▸ **PASSAGE SHOWN**

I spent a couple of days in December with pals on the Suffolk coast eating oysters (a local delicacy of which the Romans were extremely fond), drinking English wine (yes, really!), catching up in front of the fire, and taking long muddy walks. I’ve always found the elusive, ever-shifting, coastline of East Anglia ineffably atmospheric, especially in misty midwinter. Under that vast all-enveloping sky unquiet shingle and mudflats are in a constant state of flux, the result of both human endeavour and the turbulent currents of the impenetrably grey North Sea.
By Aldeburgh beach, where Maggie Hambling’s scallop bears a line from Benjamin Britten’s opera Peter Grimes “I hear those voices that will not be drowned”, the pretty early sixteenth century Moot Hall houses both town council meetings and the local museum: chains of office, diagrams detailing longshore drift, heroic tales of lifeboatmen, and talk of witch trials. In the lower room, sitting quietly in a glass case is a Roman bronze head, his blank gaze exuding bewildered nobility in this improbable distant reach of Empire.
In the spring of 1907 the head was discovered in the muddy bed of the tidal River Alde nearby at Saxmundham by a boy called Arthur Godball, which feels exactly the sort of name boys in Edwardian Suffolk should have. The jagged edges of the neck suggest a deliberate decapitation of a full-length, or perhaps an equestrian, statue. Was he to be melted down for scrap metal as Rome’s hold over the province of Britain waned, and both desperation for valuable materials and an antipathy borne of the rise of Christianity towards those once-deified emperors grew?

▸ **INFORMATION PROVIDED**
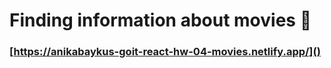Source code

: # Finding information about movies &#127909;

### [https://anikabaykus-goit-react-hw-04-movies.netlify.app/]()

▸ **WORK INSTRUCTION**
Please carry on the Suffolk coast essay, starting right after its final sentence. The lines are separate material, unrelated to the Suffolk coast essay.

▸ **EXERCISE RESPONSE**
The protruding ears and brushed forward fringe identify him as a Julio-Claudian prince. He is perhaps Claudius, under whose reign the successful conquest Britain began in 43 CE. Claudius was then fifty-four years old, though that doesn’t preclude the youthful head from representing him; the Julio-Claudians were extremely keen on air-brushing.
The hollow bronze head was cast using the lost wax method, a technique which originated in India and like so much else came to Rome via Greece. He is missing his eyes, which were perhaps once detailed in ivory as exemplified by this exquisite athlete found at the Villa of the Papyri at Herculaneum and now in the Archeological Museum in Naples.
The Aldeburgh head is very fine indeed. Plausibly it was looted from Colchester, ancient Camulodunum, and the most important Roman town in East Anglia. Beyond that is supposition, but as I admired the elegant portrait I thought of him destined to be repurposed for coinage or weaponry as Britons thumbed their noses at the rulers who after nearly four centuries had retreated to focus their attentions on their beleaguered continental territories.
I imagined the elegant statue hacked up in the early fifth century with a lack of ceremony which was both wilful and pragmatic before being loaded onto a boat which soon floundered on the reeds of the river Alde. There this aristocratic head slipped into the mud, such a very long way from the patrician residences of the Palatine Hill and those ancient echoes of Romulus; and there it languished, in the depths of Suffolk, for one and a half millennia. Isn’t that astonishing?
Yes it is.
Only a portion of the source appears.